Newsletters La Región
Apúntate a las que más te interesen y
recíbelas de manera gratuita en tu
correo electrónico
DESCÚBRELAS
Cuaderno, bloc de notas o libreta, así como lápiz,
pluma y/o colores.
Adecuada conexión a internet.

————————

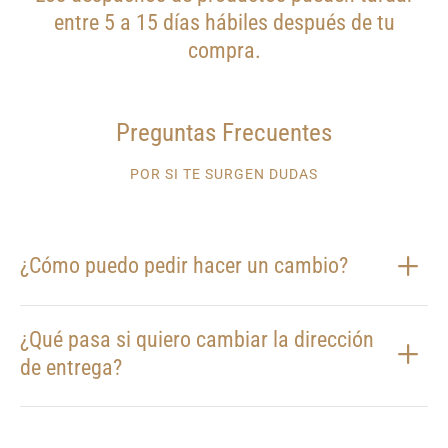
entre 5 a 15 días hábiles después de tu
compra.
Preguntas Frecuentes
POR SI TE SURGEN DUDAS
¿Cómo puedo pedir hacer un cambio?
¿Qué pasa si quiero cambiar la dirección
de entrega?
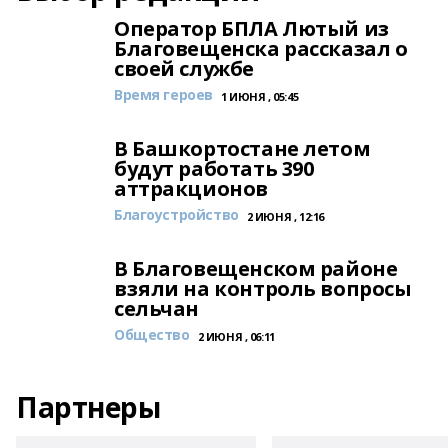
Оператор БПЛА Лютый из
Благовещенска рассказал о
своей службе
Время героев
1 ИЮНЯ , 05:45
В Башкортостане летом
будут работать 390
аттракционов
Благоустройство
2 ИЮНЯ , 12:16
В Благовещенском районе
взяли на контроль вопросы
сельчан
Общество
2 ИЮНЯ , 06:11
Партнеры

————————

**ASSIGNMENT:** Exactly the lines starting at the one above with "Preguntas Frecuentes" and ending at the one with "В Башкортостане летом" should be printed, and nothing else. Omit the pictures.

**OUTPUT BELOW:**
Preguntas Frecuentes
POR SI TE SURGEN DUDAS
¿Cómo puedo pedir hacer un cambio?
¿Qué pasa si quiero cambiar la dirección
de entrega?
Оператор БПЛА Лютый из
Благовещенска рассказал о
своей службе
Время героев
1 ИЮНЯ , 05:45
В Башкортостане летом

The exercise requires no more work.